PS. As shown on the second graph, positioning myself short in the outfield proved to be significantly better.

No Comments

Is anyone out there, or is it just bla, bla blog?

San Francisco-based search engineer Technorati recently reported* these stats about the blogging phenomenon:
— Over 100 million blogs up on the Internet
— One for every 23 people with access
— Over 99 percent of blogs get zero (0) hits per year!
I asked my blogmeister, son Hank, to help me track how many people read this StatsMadeEasy blog. He set us up on a free web tracker called STATCOUNTER. They produced this bar graph showing a characteristic spike in hits that comes every month with the broadcast of the DOE FAQ Alert – a monthly ezine that I publish for aficionados of design of experiments (DOE). Click this link to subscribe. It provides answers to frequently asked questions (FAQs) on issues of design and analysis of experiments.

Thank you for paying attention to this blog. Do not be shy about posting comments. This fall I attended a conference of industrial statisticians, one of whom went out of his way to say “Hi” to me and say that the StatsMadeEasy blog provided a bright break from tedious times in his work week. That’s my mission!

*(Source Patrick T. Reardon, Chicago Tribune “Welcome to obscurity: Blogs and the real world”.)

2 Comments

Extrapolating beyond the point where you have a leg to stand on

In the November issue of The American Statistician the Editor published this comment by David J. Finney, Professor Emeritus of Statistics at the University of Edinburgh: “On a day in 1919 or 1920…I murmured silently to myself: ‘David, you are becoming a clever boy…you have learnt to stand on one leg. What next?’…I showed creditable numerical ability in saying to myself ‘2-1-0.’ I willed myself to make…an effort to lift the foot. I rapidly became aware of a sore bottom…I never tried again but memory of the pain has given me a prejudice against any form of extrapolation from particular to general.”

In 1798, Thomas Malthus created one of the most controversial extrapolations in history in An Essay on the Principle of Population. Based on the sketchy statistics of the time, he assumed that population grows geometrically (exponential), whereas food supplies increase at an arithmetic rate (linear). No wonder he became known as “Gloomy” Malthus! Fortunately, due to development of new agricultural regions and improvements in productivity from these lands, the mass misery of his projections did not happen…yet.

In 1972, I read a book called Limits to Growth by the Club of Rome think tank. They presented a series of Malthusian projections with consumption increasing exponentially relative to linear expansion of resources. I found it terribly depressing. It seemed certain to me from all the graphs that mankind would not last beyond 2000. As subsequent developments averted what seemed sure disaster, I became ever more wary of extrapolation, especially ones that predict doom and gloom.

“Human history becomes more and more a race between education and catastrophe.”
— H. G. Wells

On the other hand, I’ve seen forecasts fizzle and become forgotten that turned out true — albeit much delayed.
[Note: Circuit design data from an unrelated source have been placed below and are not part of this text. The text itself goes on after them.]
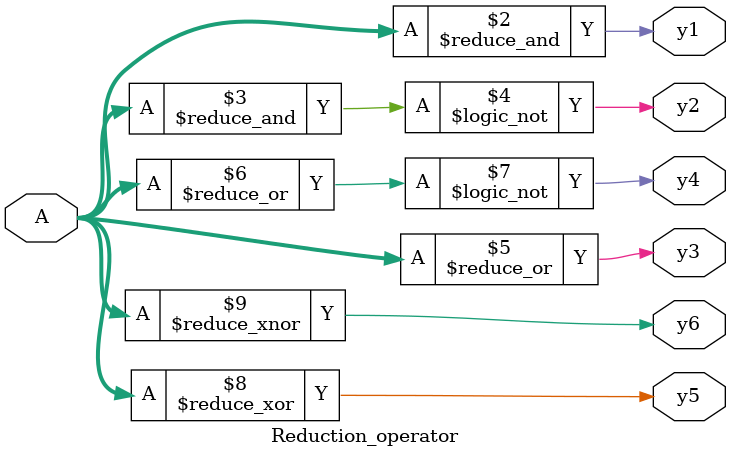
<source format=v>
module Reduction_operator(
  input [3:0] A,                 // Line 4-bit wide input A
  output reg y1, y2, y3, y4, y5, y6); // Line Output registers y1 to y6

  always @(*)                     // Line Continuous assignment block, triggered by any change in input A
    begin 
      y1 = &A;                    // Line Assigns y1 as the result of bitwise AND reduction of A
      y2 = ~&A;                   // Line Assigns y2 as the negation of bitwise AND reduction of A
      y3 = |A;                    // Line Assigns y3 as the result of bitwise OR reduction of A
      y4 = ~|A;                   // Line Assigns y4 as the negation of bitwise OR reduction of A
      y5 = ^A;                    // Line Assigns y5 as the result of bitwise XOR reduction of A
      y6 = ~^A;                   // Line Assigns y6 as the negation of bitwise XOR reduction of A
    end

endmodule 

</source>
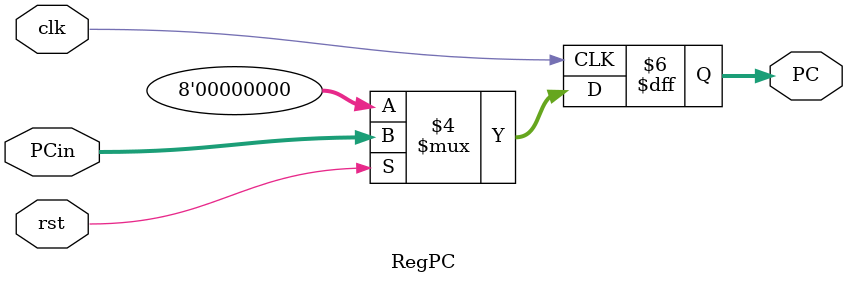
<source format=v>
module RegPC (
  input clk, rst,
  input [7:0] PCin,
  output reg [7:0] PC
);
  
  always @(posedge clk) begin
    if (rst == 0) 
      PC <= 8'h00;
    else
      PC <= PCin;
  end
endmodule

</source>
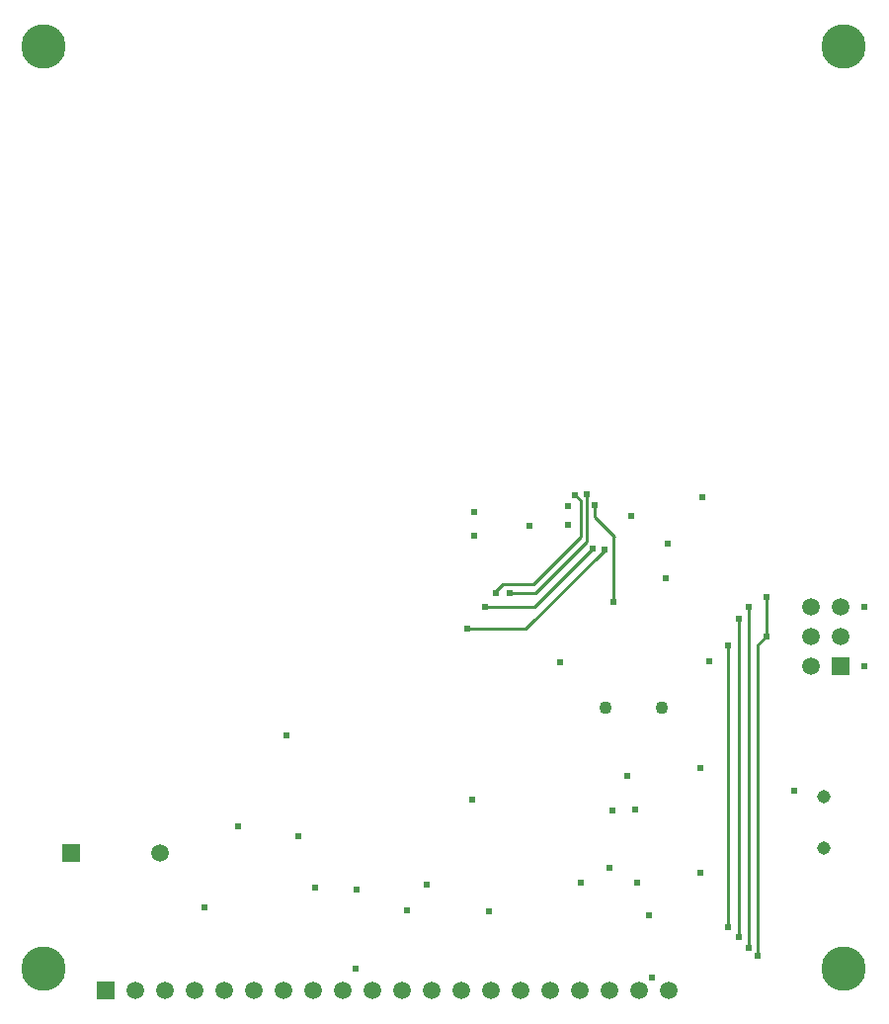
<source format=gbl>
%FSLAX25Y25*%
%MOIN*%
G70*
G01*
G75*
G04 Layer_Physical_Order=4*
G04 Layer_Color=16711680*
%ADD10R,0.04134X0.05118*%
%ADD11R,0.05118X0.04134*%
%ADD12R,0.10000X0.10000*%
%ADD13R,0.09055X0.01969*%
%ADD14R,0.09843X0.07874*%
%ADD15O,0.02362X0.07677*%
%ADD16O,0.07677X0.02362*%
%ADD17R,0.01400X0.06000*%
%ADD18C,0.03937*%
%ADD19C,0.01500*%
%ADD20C,0.03000*%
%ADD21C,0.01000*%
%ADD22R,0.05906X0.05906*%
%ADD23C,0.05906*%
%ADD24R,0.05906X0.05906*%
%ADD25C,0.05906*%
%ADD26C,0.04331*%
%ADD27R,0.05906X0.05906*%
%ADD28C,0.04500*%
%ADD29C,0.15000*%
%ADD30C,0.02400*%
D21*
X359044Y226935D02*
Y240325D01*
X272323Y241559D02*
X281018D01*
X267768Y241368D02*
Y242263D01*
X270113Y244608D01*
X280463D01*
X301096Y267044D02*
Y271266D01*
X281018Y241559D02*
X298298Y258839D01*
Y274976D01*
X280463Y244608D02*
X296248Y260393D01*
Y272844D01*
X294518Y274574D02*
X296248Y272844D01*
X264035Y236799D02*
X280592D01*
X300425Y256632D01*
X257985Y229345D02*
X277797D01*
X304322Y255871D01*
Y256100D01*
X304552Y256329D01*
X301096Y267044D02*
X307556Y260584D01*
X307197Y260224D02*
X307556Y260584D01*
X307197Y238614D02*
Y260224D01*
X353023Y121780D02*
Y236935D01*
X349764Y125375D02*
Y232723D01*
X346143Y128971D02*
Y223757D01*
X356160Y224051D02*
X358387Y226277D01*
X356160Y119080D02*
Y224051D01*
D22*
X383869Y216935D02*
D03*
D23*
X373869D02*
D03*
X383869Y226935D02*
D03*
X373869D02*
D03*
X383869Y236935D02*
D03*
X373869D02*
D03*
X146075Y107355D02*
D03*
X156075D02*
D03*
X166075D02*
D03*
X176075D02*
D03*
X186075D02*
D03*
X196075D02*
D03*
X206075D02*
D03*
X216075D02*
D03*
X226075D02*
D03*
X236075D02*
D03*
X246075D02*
D03*
X256075D02*
D03*
X266075D02*
D03*
X276075D02*
D03*
X286075D02*
D03*
X296075D02*
D03*
X306075D02*
D03*
X316075D02*
D03*
X326075D02*
D03*
D24*
X124220Y153930D02*
D03*
D25*
X154220D02*
D03*
D26*
X323839Y202848D02*
D03*
X304627D02*
D03*
D27*
X136075Y107355D02*
D03*
D28*
X378382Y155621D02*
D03*
Y172944D02*
D03*
D29*
X385000Y425994D02*
D03*
X115000D02*
D03*
Y115000D02*
D03*
X385000D02*
D03*
D30*
X368398Y174724D02*
D03*
X265421Y134314D02*
D03*
X244192Y143030D02*
D03*
X237604Y134510D02*
D03*
X319493Y132899D02*
D03*
X306134Y148869D02*
D03*
X296363Y143905D02*
D03*
X315380D02*
D03*
X312057Y179837D02*
D03*
X314557Y168376D02*
D03*
X307057Y168267D02*
D03*
X339654Y218428D02*
D03*
X289212Y218196D02*
D03*
X392065Y236935D02*
D03*
X391921Y216935D02*
D03*
X359044Y226935D02*
D03*
Y240325D02*
D03*
X325183Y246554D02*
D03*
X337377Y273856D02*
D03*
X260275Y268810D02*
D03*
X260306Y260882D02*
D03*
X279086Y264247D02*
D03*
X292083Y264376D02*
D03*
X292039Y270676D02*
D03*
X313250Y267526D02*
D03*
X325535Y258077D02*
D03*
X272323Y241559D02*
D03*
X267768Y241368D02*
D03*
X298298Y274976D02*
D03*
X294518Y274574D02*
D03*
X301096Y271266D02*
D03*
X257985Y229345D02*
D03*
X264035Y236799D02*
D03*
X300425Y256632D02*
D03*
X304322Y256100D02*
D03*
X259616Y171811D02*
D03*
X336704Y182595D02*
D03*
X336701Y147195D02*
D03*
X320431Y111882D02*
D03*
X307197Y238614D02*
D03*
X346143Y128971D02*
D03*
X349764Y125375D02*
D03*
X353023Y121780D02*
D03*
Y236935D02*
D03*
X349764Y232723D02*
D03*
X346143Y223757D02*
D03*
X356160Y119080D02*
D03*
X220223Y114865D02*
D03*
X220691Y141594D02*
D03*
X206685Y142110D02*
D03*
X196964Y193440D02*
D03*
X201109Y159447D02*
D03*
X180622Y162925D02*
D03*
X169492Y135594D02*
D03*
M02*

</source>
For example, in the spring of 1989 I co-taught a DOE class in the San Francisco Bay Area. One night my top-floor room shook so hard that it woke me up – it was an earthquake that registered a bit above 5 on the Richter scale. The next morning another earthquake rocked our training room – built on stilts just off shore on the Bay. It measured near 6. That led to a forecast that by week end there was a 20 percent probability of a really major quake. It did not materialize. However, in October, San Francisco suffered the devastating Loma Prieta earthquake – nearly 7 points on the Richter scale.

So, whereas little Finney took a fall from misguided extrapolation, Bay Area residents found themselves floored from what turned out to be a prophetically forecasted tremblor. I suppose one way of dealing with scenarios for the future is to expect, and plan, for the worst, but hope for the best, that is, hedge your bets. For example, try to keep two feet on the ground as often as possible, keep a hold on the bannister and look before you leap.